_EXERCISE DETAILS_:
Go through the records line by line from the top and repeat each one exactly, ending with the line that contains "(b) dental practice".

• • •

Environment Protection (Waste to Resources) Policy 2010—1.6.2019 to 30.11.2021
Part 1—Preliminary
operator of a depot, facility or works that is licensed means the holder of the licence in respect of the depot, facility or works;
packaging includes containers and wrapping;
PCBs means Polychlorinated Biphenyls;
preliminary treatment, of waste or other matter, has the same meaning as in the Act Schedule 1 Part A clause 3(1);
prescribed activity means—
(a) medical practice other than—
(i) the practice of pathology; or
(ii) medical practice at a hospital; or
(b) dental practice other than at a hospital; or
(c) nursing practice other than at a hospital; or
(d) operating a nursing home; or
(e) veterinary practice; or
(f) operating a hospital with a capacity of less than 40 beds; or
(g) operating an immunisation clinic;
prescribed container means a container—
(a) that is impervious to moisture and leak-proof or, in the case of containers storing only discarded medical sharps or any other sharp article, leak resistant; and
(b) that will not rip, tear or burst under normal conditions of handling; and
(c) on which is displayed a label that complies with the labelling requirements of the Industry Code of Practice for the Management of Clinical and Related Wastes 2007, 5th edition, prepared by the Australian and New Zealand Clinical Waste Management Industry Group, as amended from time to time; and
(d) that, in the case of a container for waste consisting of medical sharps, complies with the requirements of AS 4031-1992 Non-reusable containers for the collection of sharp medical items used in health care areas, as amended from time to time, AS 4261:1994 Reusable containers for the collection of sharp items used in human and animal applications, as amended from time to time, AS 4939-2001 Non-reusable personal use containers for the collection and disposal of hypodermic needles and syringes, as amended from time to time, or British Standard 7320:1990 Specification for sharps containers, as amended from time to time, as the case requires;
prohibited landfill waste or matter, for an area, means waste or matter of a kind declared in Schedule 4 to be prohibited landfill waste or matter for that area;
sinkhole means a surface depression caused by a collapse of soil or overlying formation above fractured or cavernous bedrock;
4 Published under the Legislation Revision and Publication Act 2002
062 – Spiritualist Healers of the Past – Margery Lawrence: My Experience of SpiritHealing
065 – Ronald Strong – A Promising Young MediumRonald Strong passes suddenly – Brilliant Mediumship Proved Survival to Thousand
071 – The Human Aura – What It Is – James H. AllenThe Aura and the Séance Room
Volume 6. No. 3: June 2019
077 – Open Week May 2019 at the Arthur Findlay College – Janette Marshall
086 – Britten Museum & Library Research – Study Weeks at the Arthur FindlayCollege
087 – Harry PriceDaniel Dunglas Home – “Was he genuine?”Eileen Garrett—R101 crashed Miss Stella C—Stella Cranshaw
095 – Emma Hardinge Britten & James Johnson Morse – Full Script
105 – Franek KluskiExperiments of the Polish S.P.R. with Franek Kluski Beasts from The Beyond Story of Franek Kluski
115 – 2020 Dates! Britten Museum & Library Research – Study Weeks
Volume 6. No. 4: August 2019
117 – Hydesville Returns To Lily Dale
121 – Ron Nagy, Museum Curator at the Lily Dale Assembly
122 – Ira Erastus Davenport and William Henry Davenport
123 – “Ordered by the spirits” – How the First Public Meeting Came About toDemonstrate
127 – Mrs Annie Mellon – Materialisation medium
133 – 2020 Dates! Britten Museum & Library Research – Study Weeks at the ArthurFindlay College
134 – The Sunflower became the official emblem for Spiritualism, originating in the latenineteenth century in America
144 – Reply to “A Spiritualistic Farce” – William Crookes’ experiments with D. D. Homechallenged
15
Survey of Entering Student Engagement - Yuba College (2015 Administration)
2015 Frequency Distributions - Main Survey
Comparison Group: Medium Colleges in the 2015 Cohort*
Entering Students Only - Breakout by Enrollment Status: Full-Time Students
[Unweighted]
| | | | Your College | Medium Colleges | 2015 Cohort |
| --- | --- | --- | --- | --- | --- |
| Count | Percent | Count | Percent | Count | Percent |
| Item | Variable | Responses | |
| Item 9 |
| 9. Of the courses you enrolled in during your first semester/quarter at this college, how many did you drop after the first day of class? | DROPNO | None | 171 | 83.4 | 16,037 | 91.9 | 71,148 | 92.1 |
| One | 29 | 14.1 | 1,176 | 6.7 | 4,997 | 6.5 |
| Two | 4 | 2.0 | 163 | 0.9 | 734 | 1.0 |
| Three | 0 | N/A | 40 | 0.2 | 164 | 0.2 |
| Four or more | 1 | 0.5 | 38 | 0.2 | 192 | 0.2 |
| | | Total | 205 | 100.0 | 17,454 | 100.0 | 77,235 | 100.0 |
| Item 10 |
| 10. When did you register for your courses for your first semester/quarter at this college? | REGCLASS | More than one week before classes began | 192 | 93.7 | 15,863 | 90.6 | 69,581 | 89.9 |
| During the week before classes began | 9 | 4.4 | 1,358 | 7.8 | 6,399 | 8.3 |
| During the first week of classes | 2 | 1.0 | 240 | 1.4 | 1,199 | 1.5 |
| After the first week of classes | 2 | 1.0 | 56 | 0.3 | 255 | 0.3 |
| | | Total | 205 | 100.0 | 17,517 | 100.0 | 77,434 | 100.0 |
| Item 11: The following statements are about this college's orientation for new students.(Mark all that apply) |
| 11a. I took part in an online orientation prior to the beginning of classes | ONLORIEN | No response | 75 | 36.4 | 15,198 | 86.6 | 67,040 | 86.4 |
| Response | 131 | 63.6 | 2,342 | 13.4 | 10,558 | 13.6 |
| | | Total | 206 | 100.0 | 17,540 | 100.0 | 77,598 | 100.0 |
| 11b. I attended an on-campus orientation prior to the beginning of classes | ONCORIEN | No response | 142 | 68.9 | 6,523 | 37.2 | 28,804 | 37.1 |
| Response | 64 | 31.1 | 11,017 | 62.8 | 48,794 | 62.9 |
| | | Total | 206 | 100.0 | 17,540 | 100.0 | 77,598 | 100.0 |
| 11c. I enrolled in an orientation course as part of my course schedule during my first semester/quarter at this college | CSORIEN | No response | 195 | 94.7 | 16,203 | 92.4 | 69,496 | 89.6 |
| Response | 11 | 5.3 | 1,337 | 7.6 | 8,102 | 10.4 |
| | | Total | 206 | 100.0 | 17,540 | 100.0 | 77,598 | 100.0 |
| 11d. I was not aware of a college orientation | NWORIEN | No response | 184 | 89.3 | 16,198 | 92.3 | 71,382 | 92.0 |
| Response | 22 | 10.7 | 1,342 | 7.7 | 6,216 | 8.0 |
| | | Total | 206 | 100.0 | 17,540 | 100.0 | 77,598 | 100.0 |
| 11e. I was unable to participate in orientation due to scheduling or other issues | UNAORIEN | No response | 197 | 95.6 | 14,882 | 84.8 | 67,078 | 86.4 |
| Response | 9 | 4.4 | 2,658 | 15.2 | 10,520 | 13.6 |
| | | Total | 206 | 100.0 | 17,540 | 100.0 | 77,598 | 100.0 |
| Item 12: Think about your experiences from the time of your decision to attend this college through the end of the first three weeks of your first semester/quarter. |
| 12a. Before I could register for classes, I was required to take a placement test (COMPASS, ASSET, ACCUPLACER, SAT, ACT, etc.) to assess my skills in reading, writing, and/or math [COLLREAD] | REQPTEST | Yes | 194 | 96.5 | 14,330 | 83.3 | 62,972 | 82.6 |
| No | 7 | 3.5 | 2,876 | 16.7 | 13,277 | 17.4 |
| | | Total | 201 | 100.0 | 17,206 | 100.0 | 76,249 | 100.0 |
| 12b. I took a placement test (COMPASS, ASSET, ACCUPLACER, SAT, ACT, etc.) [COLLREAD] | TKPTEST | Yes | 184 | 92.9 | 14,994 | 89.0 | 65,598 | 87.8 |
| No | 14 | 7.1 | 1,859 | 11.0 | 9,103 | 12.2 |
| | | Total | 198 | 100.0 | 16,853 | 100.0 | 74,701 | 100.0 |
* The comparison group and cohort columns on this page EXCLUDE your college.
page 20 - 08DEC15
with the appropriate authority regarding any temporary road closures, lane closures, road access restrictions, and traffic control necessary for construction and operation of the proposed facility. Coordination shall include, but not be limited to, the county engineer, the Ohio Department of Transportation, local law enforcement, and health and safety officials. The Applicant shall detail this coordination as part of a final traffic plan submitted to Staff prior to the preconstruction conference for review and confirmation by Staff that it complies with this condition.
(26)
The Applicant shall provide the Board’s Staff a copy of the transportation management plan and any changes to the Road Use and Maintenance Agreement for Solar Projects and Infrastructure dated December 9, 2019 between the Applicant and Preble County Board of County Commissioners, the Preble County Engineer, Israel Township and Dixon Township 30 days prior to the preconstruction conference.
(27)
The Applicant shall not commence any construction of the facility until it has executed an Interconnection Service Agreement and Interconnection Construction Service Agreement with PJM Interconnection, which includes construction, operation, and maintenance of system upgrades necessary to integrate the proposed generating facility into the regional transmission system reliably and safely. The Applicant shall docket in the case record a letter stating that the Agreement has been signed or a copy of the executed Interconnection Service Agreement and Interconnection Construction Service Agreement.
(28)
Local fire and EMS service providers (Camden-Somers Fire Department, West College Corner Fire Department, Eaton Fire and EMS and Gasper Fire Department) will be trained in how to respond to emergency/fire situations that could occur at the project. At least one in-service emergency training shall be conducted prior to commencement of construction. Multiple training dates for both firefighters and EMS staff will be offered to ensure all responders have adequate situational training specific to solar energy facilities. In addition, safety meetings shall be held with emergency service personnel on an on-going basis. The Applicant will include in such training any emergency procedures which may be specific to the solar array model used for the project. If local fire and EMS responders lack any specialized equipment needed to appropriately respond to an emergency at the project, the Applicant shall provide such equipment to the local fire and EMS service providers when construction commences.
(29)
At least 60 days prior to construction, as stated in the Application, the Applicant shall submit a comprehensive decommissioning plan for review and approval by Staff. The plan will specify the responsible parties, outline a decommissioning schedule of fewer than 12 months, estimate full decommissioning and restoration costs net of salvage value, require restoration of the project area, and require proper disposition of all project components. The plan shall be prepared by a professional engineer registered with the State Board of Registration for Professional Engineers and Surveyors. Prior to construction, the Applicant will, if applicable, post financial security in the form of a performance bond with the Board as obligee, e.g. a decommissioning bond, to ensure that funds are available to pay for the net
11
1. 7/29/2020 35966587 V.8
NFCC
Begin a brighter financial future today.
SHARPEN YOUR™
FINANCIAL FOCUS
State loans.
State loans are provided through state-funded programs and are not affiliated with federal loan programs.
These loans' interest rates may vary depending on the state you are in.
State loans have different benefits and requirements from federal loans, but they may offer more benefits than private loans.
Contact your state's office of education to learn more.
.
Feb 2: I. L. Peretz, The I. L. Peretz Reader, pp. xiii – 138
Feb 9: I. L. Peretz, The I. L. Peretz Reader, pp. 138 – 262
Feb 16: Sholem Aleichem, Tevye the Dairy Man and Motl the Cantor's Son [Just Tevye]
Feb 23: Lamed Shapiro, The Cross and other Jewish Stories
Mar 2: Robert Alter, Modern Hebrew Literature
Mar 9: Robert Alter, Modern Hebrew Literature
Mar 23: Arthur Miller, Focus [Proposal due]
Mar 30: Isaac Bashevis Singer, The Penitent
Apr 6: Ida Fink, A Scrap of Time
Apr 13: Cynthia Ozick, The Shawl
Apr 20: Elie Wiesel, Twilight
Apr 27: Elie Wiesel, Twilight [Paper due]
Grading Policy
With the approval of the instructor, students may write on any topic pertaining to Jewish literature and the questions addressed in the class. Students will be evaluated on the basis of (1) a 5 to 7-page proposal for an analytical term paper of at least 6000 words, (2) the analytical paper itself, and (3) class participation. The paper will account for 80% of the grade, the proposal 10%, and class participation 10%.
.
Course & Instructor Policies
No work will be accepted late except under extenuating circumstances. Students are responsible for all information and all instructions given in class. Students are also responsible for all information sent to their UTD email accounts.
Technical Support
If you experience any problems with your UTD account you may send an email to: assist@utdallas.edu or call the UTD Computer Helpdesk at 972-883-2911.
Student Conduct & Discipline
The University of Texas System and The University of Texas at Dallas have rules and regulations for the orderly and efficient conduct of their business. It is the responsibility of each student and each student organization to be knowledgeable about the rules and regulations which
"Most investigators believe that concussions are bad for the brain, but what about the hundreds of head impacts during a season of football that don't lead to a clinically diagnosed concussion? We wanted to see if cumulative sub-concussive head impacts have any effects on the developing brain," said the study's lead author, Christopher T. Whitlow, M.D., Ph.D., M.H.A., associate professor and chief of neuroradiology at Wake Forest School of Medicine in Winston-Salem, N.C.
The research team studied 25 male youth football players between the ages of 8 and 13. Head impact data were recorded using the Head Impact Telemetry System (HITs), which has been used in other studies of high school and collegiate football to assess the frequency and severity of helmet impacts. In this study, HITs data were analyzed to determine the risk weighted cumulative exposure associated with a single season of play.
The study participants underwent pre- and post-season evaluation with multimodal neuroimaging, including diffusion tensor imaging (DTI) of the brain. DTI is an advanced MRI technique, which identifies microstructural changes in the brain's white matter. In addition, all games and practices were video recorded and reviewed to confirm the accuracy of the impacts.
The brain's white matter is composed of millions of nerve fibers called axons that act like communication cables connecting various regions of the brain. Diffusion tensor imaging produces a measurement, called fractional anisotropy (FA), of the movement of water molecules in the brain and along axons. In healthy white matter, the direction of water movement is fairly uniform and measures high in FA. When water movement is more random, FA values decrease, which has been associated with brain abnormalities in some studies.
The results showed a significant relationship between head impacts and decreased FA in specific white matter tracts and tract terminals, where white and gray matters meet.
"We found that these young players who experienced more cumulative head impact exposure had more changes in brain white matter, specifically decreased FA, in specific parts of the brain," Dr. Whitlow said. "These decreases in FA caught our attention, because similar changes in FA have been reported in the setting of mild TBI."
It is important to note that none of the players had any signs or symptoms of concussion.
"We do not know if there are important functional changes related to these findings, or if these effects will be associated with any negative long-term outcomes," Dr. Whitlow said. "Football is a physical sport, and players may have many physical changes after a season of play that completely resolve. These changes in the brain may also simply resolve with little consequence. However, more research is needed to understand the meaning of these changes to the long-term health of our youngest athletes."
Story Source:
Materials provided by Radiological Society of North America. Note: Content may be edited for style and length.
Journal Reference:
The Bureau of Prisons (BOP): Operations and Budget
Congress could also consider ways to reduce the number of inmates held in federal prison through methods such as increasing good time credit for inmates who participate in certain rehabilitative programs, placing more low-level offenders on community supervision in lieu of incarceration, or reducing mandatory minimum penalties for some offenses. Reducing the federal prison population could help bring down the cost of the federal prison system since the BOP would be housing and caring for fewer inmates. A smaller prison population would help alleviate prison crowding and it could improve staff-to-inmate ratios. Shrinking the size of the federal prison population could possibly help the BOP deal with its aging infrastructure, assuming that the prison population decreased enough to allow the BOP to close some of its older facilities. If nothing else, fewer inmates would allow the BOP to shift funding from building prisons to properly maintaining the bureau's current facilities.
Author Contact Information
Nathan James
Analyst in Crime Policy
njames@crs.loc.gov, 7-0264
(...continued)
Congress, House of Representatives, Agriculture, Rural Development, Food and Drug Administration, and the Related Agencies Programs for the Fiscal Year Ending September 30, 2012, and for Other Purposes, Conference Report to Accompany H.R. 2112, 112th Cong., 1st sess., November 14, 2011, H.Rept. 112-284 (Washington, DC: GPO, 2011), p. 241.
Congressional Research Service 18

• • •

_ANSWER BOX_:
Environment Protection (Waste to Resources) Policy 2010—1.6.2019 to 30.11.2021
Part 1—Preliminary
operator of a depot, facility or works that is licensed means the holder of the licence in respect of the depot, facility or works;
packaging includes containers and wrapping;
PCBs means Polychlorinated Biphenyls;
preliminary treatment, of waste or other matter, has the same meaning as in the Act Schedule 1 Part A clause 3(1);
prescribed activity means—
(a) medical practice other than—
(i) the practice of pathology; or
(ii) medical practice at a hospital; or
(b) dental practice other than at a hospital; or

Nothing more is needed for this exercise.